> Data items:
══════

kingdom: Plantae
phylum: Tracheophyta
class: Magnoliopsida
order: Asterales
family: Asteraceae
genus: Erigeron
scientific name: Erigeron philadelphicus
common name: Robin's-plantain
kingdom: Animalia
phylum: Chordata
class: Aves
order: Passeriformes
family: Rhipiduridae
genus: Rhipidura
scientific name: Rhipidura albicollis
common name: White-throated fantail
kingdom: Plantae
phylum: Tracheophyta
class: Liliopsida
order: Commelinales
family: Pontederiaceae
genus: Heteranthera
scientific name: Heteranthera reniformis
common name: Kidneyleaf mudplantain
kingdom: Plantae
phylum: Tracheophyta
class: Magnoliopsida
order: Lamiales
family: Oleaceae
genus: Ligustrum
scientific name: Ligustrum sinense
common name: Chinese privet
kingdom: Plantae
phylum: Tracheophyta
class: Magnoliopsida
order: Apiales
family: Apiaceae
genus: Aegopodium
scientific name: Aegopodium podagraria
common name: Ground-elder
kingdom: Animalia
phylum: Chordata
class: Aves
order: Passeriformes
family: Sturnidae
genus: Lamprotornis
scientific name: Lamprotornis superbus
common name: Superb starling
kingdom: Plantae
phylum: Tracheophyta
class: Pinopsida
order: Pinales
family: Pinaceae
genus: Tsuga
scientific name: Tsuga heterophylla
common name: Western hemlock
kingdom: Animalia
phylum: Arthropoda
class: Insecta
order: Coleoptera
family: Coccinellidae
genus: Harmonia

══════

> Directions:
Pull out each line in the rows above that contains the word "common".

> Response to this task:
common name: Robin's-plantain
common name: White-throated fantail
common name: Kidneyleaf mudplantain
common name: Chinese privet
common name: Ground-elder
common name: Superb starling
common name: Western hemlock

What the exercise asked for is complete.